Viv’s other contribution is the HaaS framing: Harness-as-a-Service. The observation is that we’re moving from building on LLM APIs (which give you a completion) to building on harness APIs (which give you a runtime). The Claude Agent SDK, the Codex SDK, and the OpenAI Agents SDK all point in the same direction. You get the loop, the tools, the context management, the hooks, and the sandbox primitives out of the box, and you customize them.

The shift matters because the default path used to be: build your own loop, wire up your own tool-calling, handle your own conversation state, invent your own approval flow. Now the default path is: pick a harness framework, configure it along the four pillars (system prompt, tools, context, subagents), and put the rest of your effort into domain-specific prompt and tool design.

That’s what makes “skill issue” tractable. You’re not rebuilding an agent from scratch every time something goes wrong. You’re tuning a configuration surface that’s already well-factored.

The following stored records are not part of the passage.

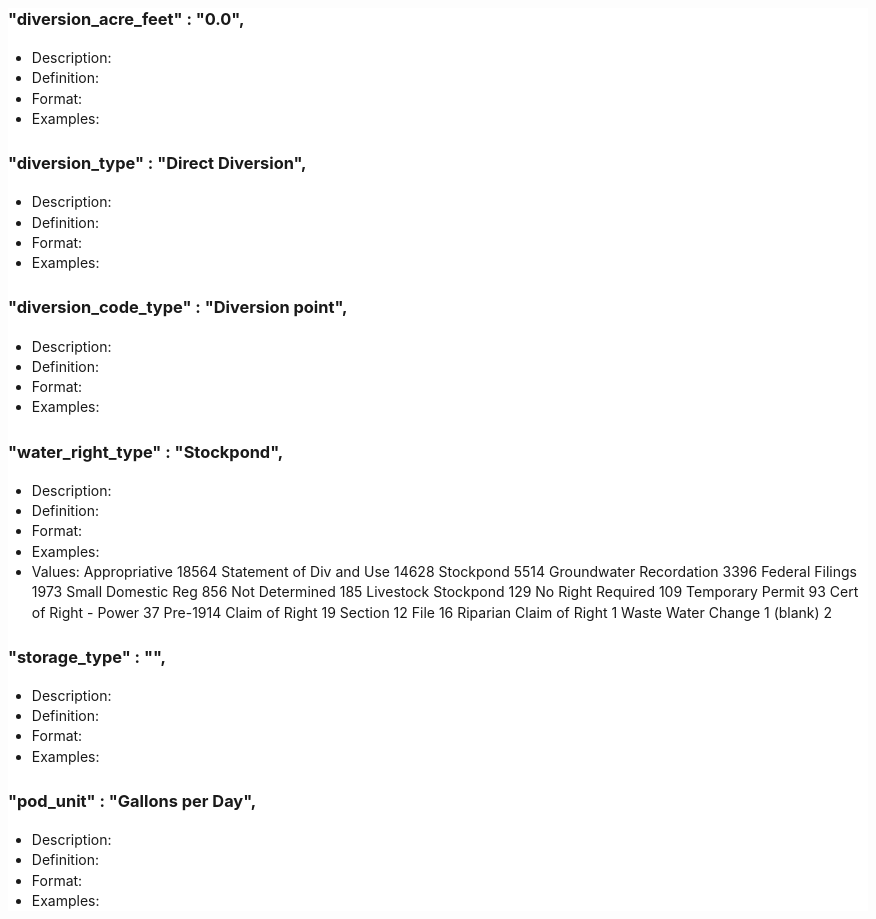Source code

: ### "diversion_acre_feet" : "0.0",
* Description: 
* Definition: 
* Format: 
* Examples: 

### "diversion_type" : "Direct Diversion",
* Description: 
* Definition: 
* Format: 
* Examples: 

### "diversion_code_type" : "Diversion point",
* Description: 
* Definition: 
* Format: 
* Examples: 

### "water_right_type" : "Stockpond",
* Description: 
* Definition: 
* Format: 
* Examples: 
* Values: 
    Appropriative                 18564
    Statement of Div and Use      14628
    Stockpond                     5514
    Groundwater Recordation       3396
    Federal Filings               1973
    Small Domestic Reg            856
    Not Determined                185
    Livestock Stockpond           129
    No Right Required             109
    Temporary Permit              93
    Cert of Right - Power         37
    Pre-1914 Claim of Right       19
    Section 12 File               16
    Riparian Claim of Right       1
    Waste Water Change            1
    (blank)                       2

### "storage_type" : "",
* Description: 
* Definition: 
* Format: 
* Examples: 

### "pod_unit" : "Gallons per Day",
* Description: 
* Definition: 
* Format: 
* Examples: 
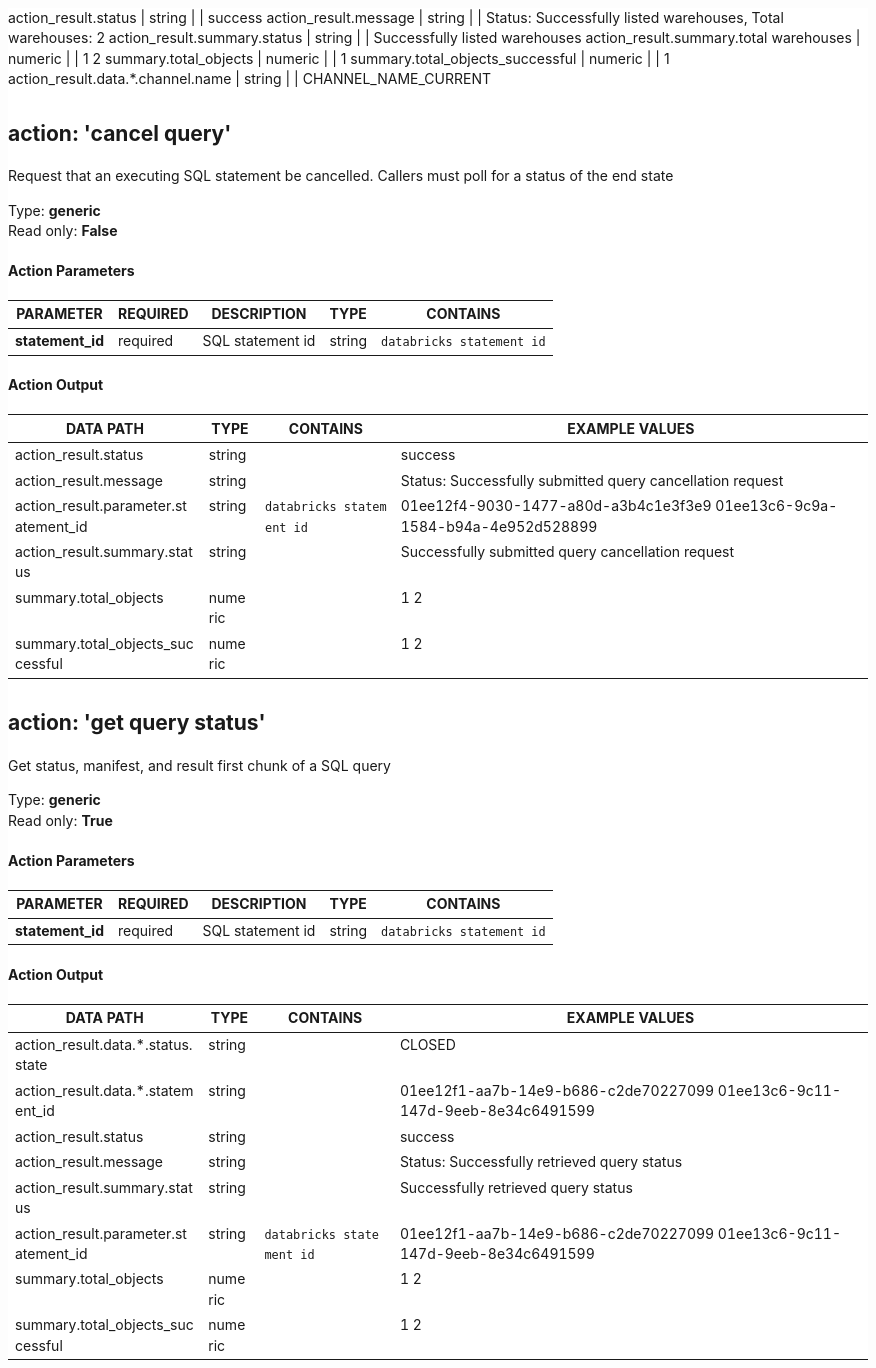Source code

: action_result.status | string |  |   success 
action_result.message | string |  |   Status: Successfully listed warehouses, Total warehouses: 2 
action_result.summary.status | string |  |   Successfully listed warehouses 
action_result.summary.total warehouses | numeric |  |   1  2 
summary.total_objects | numeric |  |   1 
summary.total_objects_successful | numeric |  |   1 
action_result.data.\*.channel.name | string |  |   CHANNEL_NAME_CURRENT   

## action: 'cancel query'
Request that an executing SQL statement be cancelled. Callers must poll for a status of the end state

Type: **generic**  
Read only: **False**

#### Action Parameters
PARAMETER | REQUIRED | DESCRIPTION | TYPE | CONTAINS
--------- | -------- | ----------- | ---- | --------
**statement_id** |  required  | SQL statement id | string |  `databricks statement id` 

#### Action Output
DATA PATH | TYPE | CONTAINS | EXAMPLE VALUES
--------- | ---- | -------- | --------------
action_result.status | string |  |   success 
action_result.message | string |  |   Status: Successfully submitted query cancellation request 
action_result.parameter.statement_id | string |  `databricks statement id`  |   01ee12f4-9030-1477-a80d-a3b4c1e3f3e9  01ee13c6-9c9a-1584-b94a-4e952d528899 
action_result.summary.status | string |  |   Successfully submitted query cancellation request 
summary.total_objects | numeric |  |   1  2 
summary.total_objects_successful | numeric |  |   1  2   

## action: 'get query status'
Get status, manifest, and result first chunk of a SQL query

Type: **generic**  
Read only: **True**

#### Action Parameters
PARAMETER | REQUIRED | DESCRIPTION | TYPE | CONTAINS
--------- | -------- | ----------- | ---- | --------
**statement_id** |  required  | SQL statement id | string |  `databricks statement id` 

#### Action Output
DATA PATH | TYPE | CONTAINS | EXAMPLE VALUES
--------- | ---- | -------- | --------------
action_result.data.\*.status.state | string |  |   CLOSED 
action_result.data.\*.statement_id | string |  |   01ee12f1-aa7b-14e9-b686-c2de70227099  01ee13c6-9c11-147d-9eeb-8e34c6491599 
action_result.status | string |  |   success 
action_result.message | string |  |   Status: Successfully retrieved query status 
action_result.summary.status | string |  |   Successfully retrieved query status 
action_result.parameter.statement_id | string |  `databricks statement id`  |   01ee12f1-aa7b-14e9-b686-c2de70227099  01ee13c6-9c11-147d-9eeb-8e34c6491599 
summary.total_objects | numeric |  |   1  2 
summary.total_objects_successful | numeric |  |   1  2   
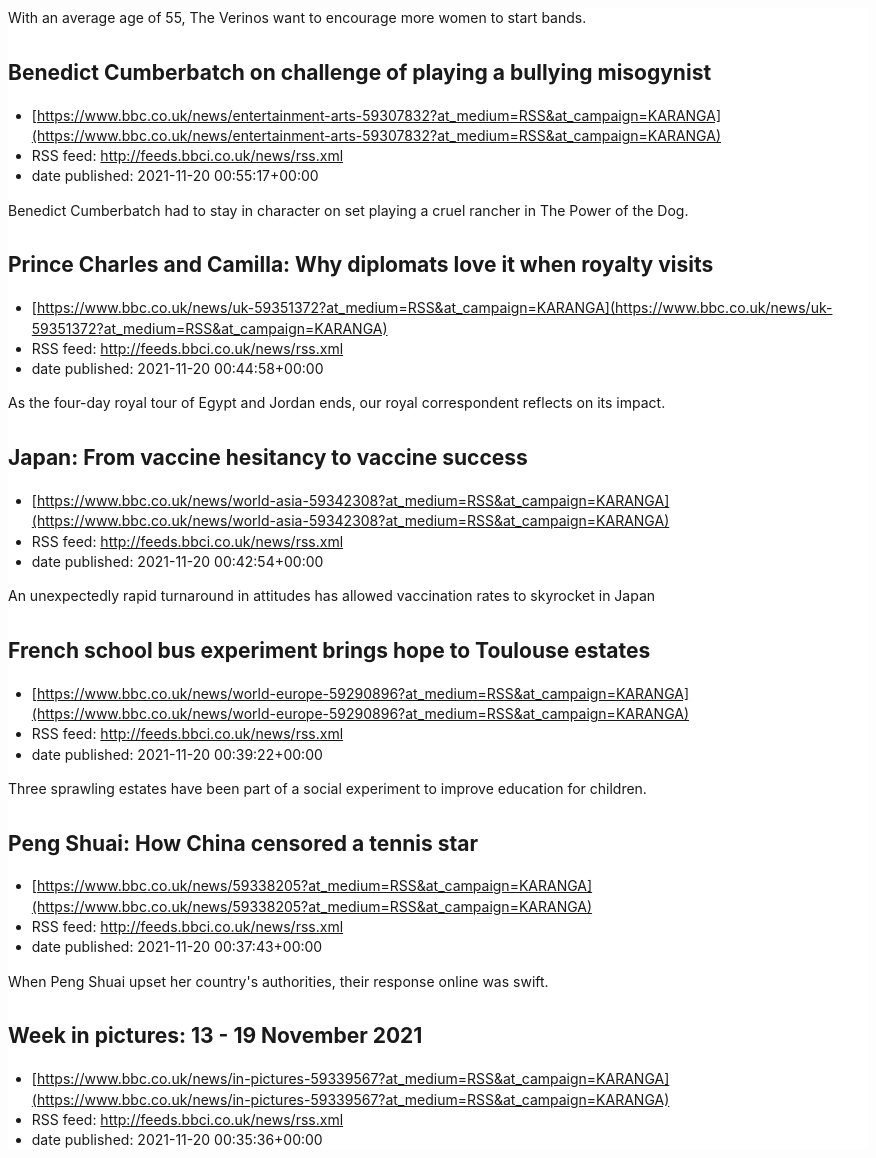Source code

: With an average age of 55, The Verinos want to encourage more women to start bands.

## Benedict Cumberbatch on challenge of playing a bullying misogynist
 - [https://www.bbc.co.uk/news/entertainment-arts-59307832?at_medium=RSS&at_campaign=KARANGA](https://www.bbc.co.uk/news/entertainment-arts-59307832?at_medium=RSS&at_campaign=KARANGA)
 - RSS feed: http://feeds.bbci.co.uk/news/rss.xml
 - date published: 2021-11-20 00:55:17+00:00

Benedict Cumberbatch had to stay in character on set playing a cruel rancher in The Power of the Dog.

## Prince Charles and Camilla: Why diplomats love it when royalty visits
 - [https://www.bbc.co.uk/news/uk-59351372?at_medium=RSS&at_campaign=KARANGA](https://www.bbc.co.uk/news/uk-59351372?at_medium=RSS&at_campaign=KARANGA)
 - RSS feed: http://feeds.bbci.co.uk/news/rss.xml
 - date published: 2021-11-20 00:44:58+00:00

As the four-day royal tour of Egypt and Jordan ends, our royal correspondent reflects on its impact.

## Japan: From vaccine hesitancy to vaccine success
 - [https://www.bbc.co.uk/news/world-asia-59342308?at_medium=RSS&at_campaign=KARANGA](https://www.bbc.co.uk/news/world-asia-59342308?at_medium=RSS&at_campaign=KARANGA)
 - RSS feed: http://feeds.bbci.co.uk/news/rss.xml
 - date published: 2021-11-20 00:42:54+00:00

An unexpectedly rapid turnaround in attitudes has allowed vaccination rates to skyrocket in Japan

## French school bus experiment brings hope to Toulouse estates
 - [https://www.bbc.co.uk/news/world-europe-59290896?at_medium=RSS&at_campaign=KARANGA](https://www.bbc.co.uk/news/world-europe-59290896?at_medium=RSS&at_campaign=KARANGA)
 - RSS feed: http://feeds.bbci.co.uk/news/rss.xml
 - date published: 2021-11-20 00:39:22+00:00

Three sprawling estates have been part of a social experiment to improve education for children.

## Peng Shuai: How China censored a tennis star
 - [https://www.bbc.co.uk/news/59338205?at_medium=RSS&at_campaign=KARANGA](https://www.bbc.co.uk/news/59338205?at_medium=RSS&at_campaign=KARANGA)
 - RSS feed: http://feeds.bbci.co.uk/news/rss.xml
 - date published: 2021-11-20 00:37:43+00:00

When Peng Shuai upset her country's authorities, their response online was swift.

## Week in pictures: 13 - 19 November 2021
 - [https://www.bbc.co.uk/news/in-pictures-59339567?at_medium=RSS&at_campaign=KARANGA](https://www.bbc.co.uk/news/in-pictures-59339567?at_medium=RSS&at_campaign=KARANGA)
 - RSS feed: http://feeds.bbci.co.uk/news/rss.xml
 - date published: 2021-11-20 00:35:36+00:00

Viv’s line on this is also the best argument for starting messy: “good agent building is an exercise in iteration. You can’t do iterations if you don’t have a v0.1.”


Where this is going

Look at the top coding agents side by side (Claude Code, Cursor, Codex, Aider, Cline) and they look more like each other than their underlying models do. The models are different. The harness patterns are converging. I don’t think that’s an accident. It’s the industry slowly finding the load-bearing pieces of scaffolding that turn a generative model into something that can ship.

Viv’s framing of the open problems is the one I find most exciting: orchestrating many agents working in parallel on a shared codebase; agents that analyze their own traces to identify and fix harness-level failure modes; harnesses that dynamically assemble the right tools and context just-in-time for a given task instead of being pre-configured at startup.

That last one, in particular, feels like where harnesses stop being static config and start becoming something closer to a compiler.